L’évidence d’un processus pouvant conduire à une sixième extinction de masse des espèces vivantes n’est plus à démontrer. Que fait-on de ce constat ? Cette réalité interroge notre responsabilité, individuelle et collective.
Plus personne ne peut désormais ignorer le mariage étroit qui nous unit avec les autres compagnons terrestres. À partir de l’analyse du texte de Rodolfo Dirzo, Gerardo Ceballos et Paul R.Ehrlich Au bord du gouffre : la crise de l’extinction et le futur de l’humanité, le chercheur en écologie politique, Bruno Villalba propose de suivre l’entremêlement des causes historiques de la destruction des mondes vivants et des conséquences présentes et à venir. Plus urgente encore que la crise climatique, cette extinction de masse révèle notre extrême dépendance à toutes ces espaces vivantes, que nous considérons encore comme secondaires, notre projet humain. Notre responsabilité et d’imaginer, maintenant, un monde commun, car, comme le rappelle Dirzo, Ceballos et Ehrlich : « les êtres humains font partie de la biodiversité. » Une parmi d’autres.
Résumé.
L’humanité a déclenché la sixième extinction massive depuis le début de l’ère phanérozoïque. La complexité de cette crise d’extinction est centrée sur l’intersection de deux systèmes adaptatifs complexes : la culture humaine et le fonctionnement de l’écosystème, même si la signification de cette intersection ne s’apprécie pas pleinement. Les êtres humains font partie de la biodiversité et sont des éléments d’un écosystème mondial. La civilisation, et peut-être le sort même de notre espèce, dépend intégralement du bon fonctionnement de notre écosystème, que la société ne cesse de dégrader.

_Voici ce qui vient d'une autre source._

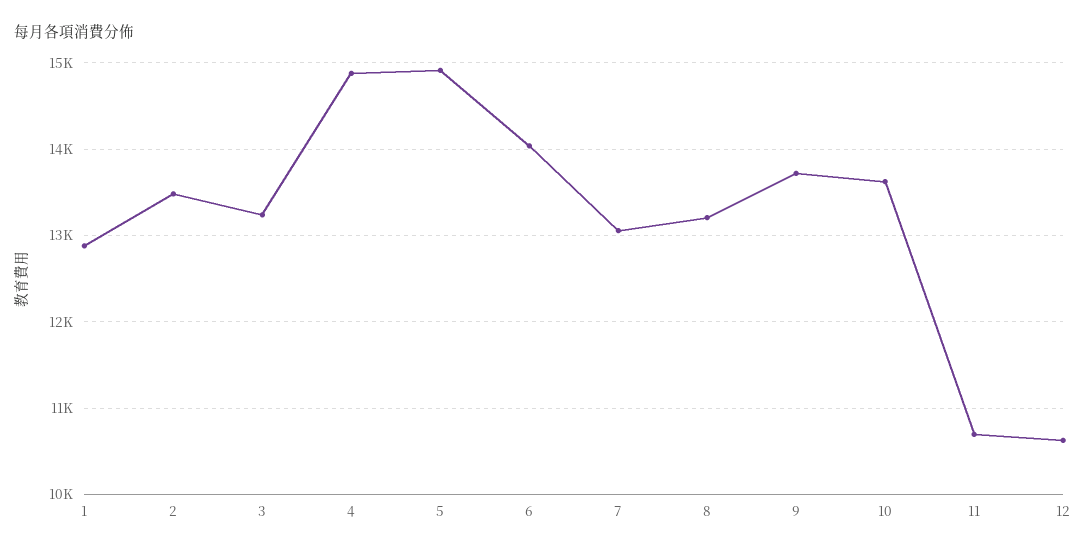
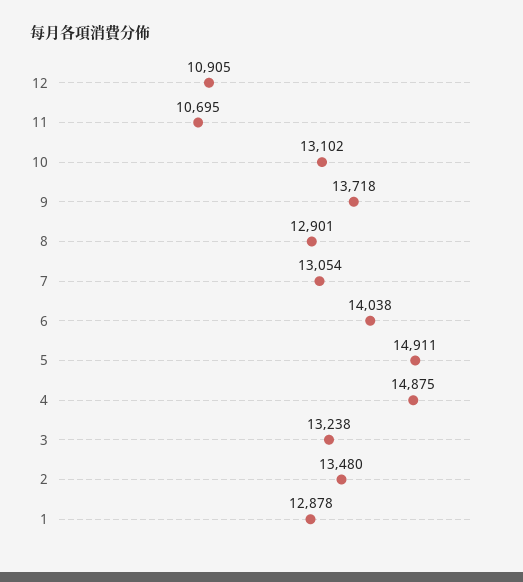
8: 13200 -> 12901
10: 13600 -> 13102
12: 10600 -> 10905

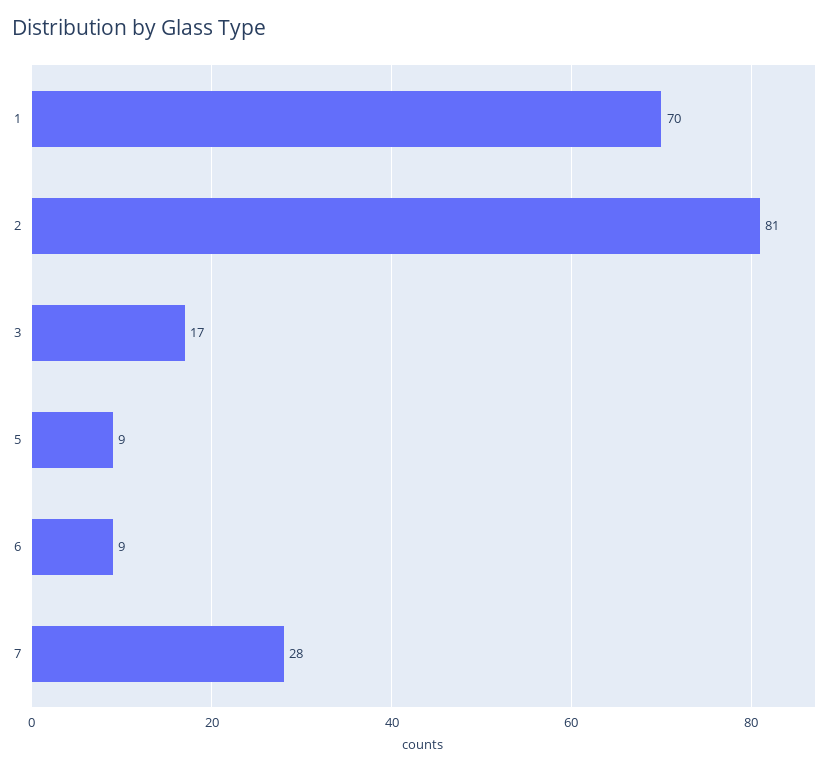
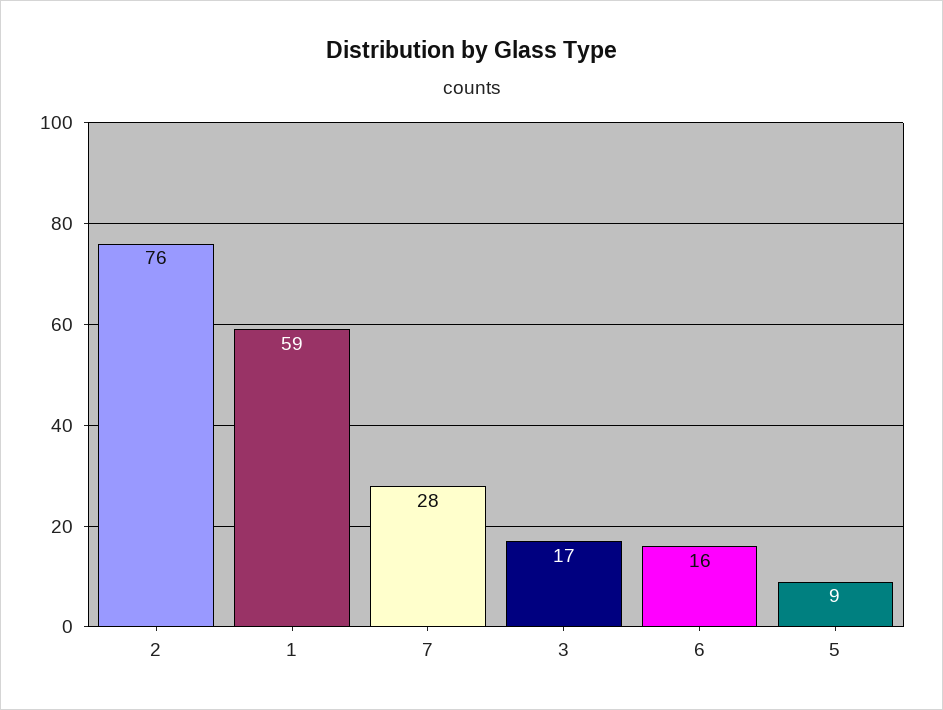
1: 70 -> 59
2: 81 -> 76
6: 9 -> 16

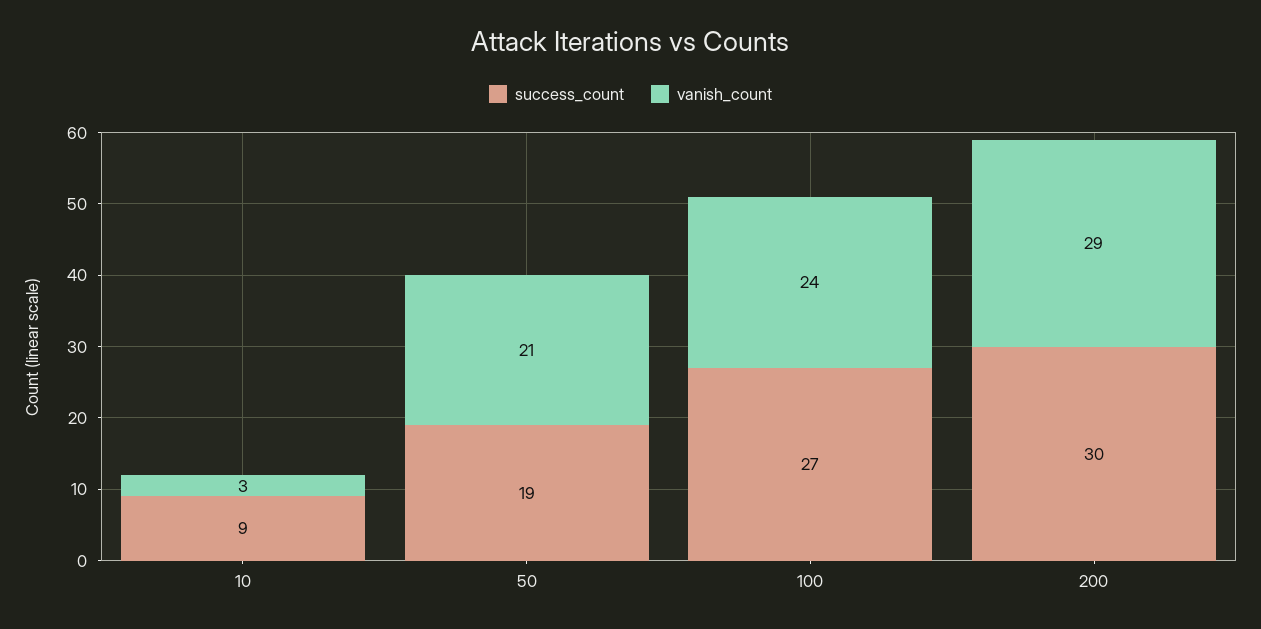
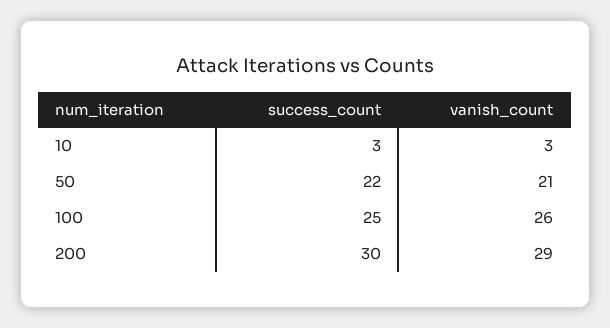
success_count, 10: 9 -> 3
success_count, 50: 19 -> 22
success_count, 100: 27 -> 25
vanish_count, 100: 24 -> 26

La crise semble avoir, à la racine, trois éléments. En premier lieu, relativement peu de personnes dans le monde sont conscients de son existence. En deuxième lieu, la plupart des gens qui le sont, et même bien des scientifiques, présument que le problème concerne principalement la disparition des espèces, alors qu’en réalité c’est la menace existentielle d’extinction de multiples populations. En troisième lieu, bien que les scientifiques concernés sachent que de nombreuses mesures individuelles et collectives doivent être prises pour ralentir les taux d’extinction des populations, certains ne sont pas disposés. À préconiser le seul remède fondamental, nécessaire et bien “simple” : c’est-à-dire, réduire l’échelle de l’entreprise humaine. Nous argumentons qu’il faut réduire de manière compassionnelle la taille de la population humaine, en encourageant la baisse des taux de natalité, tout en réduisant à la fois les inégalités et le gaspillage global, c’est-à-dire en mettant fin à l’obsession de la croissance.
ndlr : on peut ne pas être d’accord avec la conclusion politique des auteurs, voir dernière phrase, il n’en demeure pas moins que la question est posée.